Cok guzel bir konu,paylasiminiz icin tesekkur ederim...
Sevgi ve Dua ile...
 

ebrar172

Well-known member
evet bende bu yazıyı okuyunca mutlu oldum mesela...:)
ihtiyaca binaen karşımıza çıktı konu..

geçen gün bir hadise oldu ve o an çok ama çok sıkıldık ailece
sonra "Allah var problem yok" dedim eşime yüzündeki karışıklık düzeliverdi bir anda
tebessüm etmeye başladı.....
bunu söylediğim anda ferahladık ikimizde
her halimize binlerce kere hamd olsun
ElhamdülillahiAlaKülliHal....

 

müdavim

Üye Sorumlusu
''güzel gören güzel düşünür,güzel düşünen hayatından lezzet alır'' olan Üstad Bediüzzaman Said Nursi nin sözlerinden bir tanesidir.şöyle ki;her şeyin iyi ve güzel yanını görmek, yani imanlı bir iyimserliğe malik olmak, güzel huy ve ahlakla meşru dairede yaşamak ve bundan ilahi bir haz duymak akıl, kalp ve ruhun her zamanki durumu olmalıdır anlamındadır...
 

müdavim

Üye Sorumlusu
Peygamber Efendimiz bir hadislerinde: "Huz ma safa da' ma keder" Sana safa (huzur ve sevinç) veren şeyi al, üzüntü ve keder veren şeyi de bırak, buyurmuştur.

Allah Resulü bu hadiste, gerçek mutluluk formülünü iki madde halinde özetlemiştir:

1. Kişi hayatta daima kendisine safa veren, huzur ve sevince boğan, moralini ve ümidini yükselten güzel şeylere bakmalı, güzel şeyleri düşünmeli, güzel şeyleri hayal etmeli.

2. Kendine keder veren, üzüntü ve acılara boğan, yese düşürüp moralini bozan, kötü ve menfi şeylere bakmamalı, onlarla aklını, fikrini, hayalini meşgul etmemeli.

Hayatta insana üzüntü verecek hadiseler çoktur. Kişi hayata kötü bir nazarla, karamsar bir gözle bakarsa mutluluk ve huzuru bulması mümkün değildir. Halbuki en menfi, en kötü bir şeyde bile, bir iyi taraf vardır. İnsan her hadisenin iyi bir tarafını bulup ona bakmayı, onunla teselli olmayı başarabilirse en kötü şartlar içinde dahi mutlu ve huzurlu olmanın anahtarını elde edebilir.
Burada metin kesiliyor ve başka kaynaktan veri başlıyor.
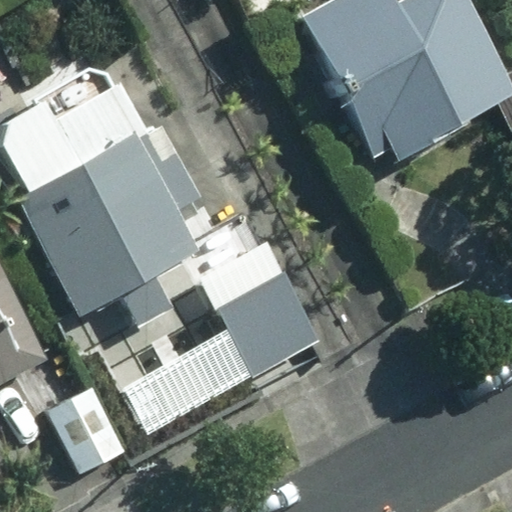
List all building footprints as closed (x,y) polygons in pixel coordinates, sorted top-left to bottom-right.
[(363,0),(302,0),(277,15),(358,154),(372,145),(379,156),(488,93),(511,131),(511,56),(478,76),(433,0),(374,0),(366,5),(363,0)] [(0,106),(0,188),(4,195),(0,196),(0,205),(58,311),(104,285),(126,324),(155,308),(134,270),(173,248),(151,209),(175,196),(135,123),(121,130),(93,76),(67,70),(0,106)] [(294,320),(223,203),(185,228),(254,344),(294,320)] [(0,371),(25,356),(0,312),(0,371)] [(108,451),(76,388),(34,410),(66,471),(108,451)]
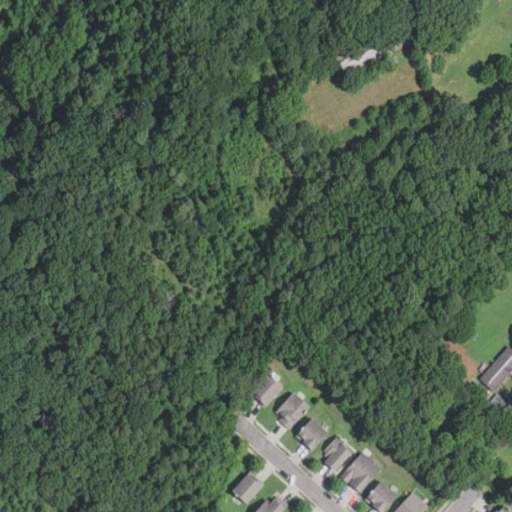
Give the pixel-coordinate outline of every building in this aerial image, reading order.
[(346,76),(408,48),(397,24),(335,51),(346,76)] [(273,101),(261,89),(246,103),(263,120),(273,111),(268,106),(273,101)] [(493,391),(511,372),(511,347),(511,346),(479,377),(493,391)] [(268,405),(285,387),(268,371),(251,389),(268,405)] [(291,429),(311,406),(294,391),(274,413),(291,429)] [(297,434),(314,450),(330,433),(313,417),(297,434)] [(336,470),(354,453),(337,436),(320,454),(336,470)] [(382,470),(364,451),(340,474),(359,493),(382,470)] [(265,485),(250,472),(233,490),(249,504),(265,485)] [(385,511),(400,497),(383,480),(367,497),(382,511),(385,511)] [(393,511),(426,511),(430,508),(413,492),(393,511)] [(255,511),(284,511),(288,508),(274,494),(255,511)]
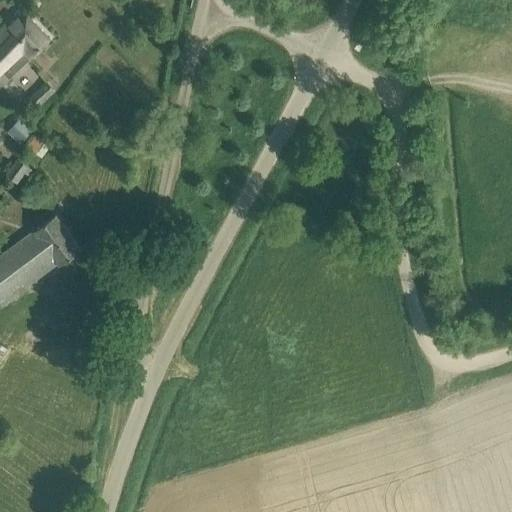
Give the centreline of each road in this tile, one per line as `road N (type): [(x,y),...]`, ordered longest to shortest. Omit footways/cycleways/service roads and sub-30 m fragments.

Bu konusa İsa (a.s.) a isnat edilen şu rivayet konuya ışık tutması bakımından manidardır. İsa (a.s.) havarileriyle birlikte bir koyun leşinin yanından geçerler. Leşin dayanılmaz kokusundan havariler burunlarını tıkar yüzlerini buruştururken İsa (a.s.) onların dikkatini koyunun dişlerine çeker: "Aman ya Rabbi şu hayvanın ne güzel, bembeyaz dişleri var" der.

İçtimai hayatta da insan en kötü hadiselerde bile, bir iyi taraf bulmalı, onunla teselli olmalıdır. Yoksa hayat çekilmez bir yük olur. İnsan devamlı isyan ve şekvalardan kendini alamaz.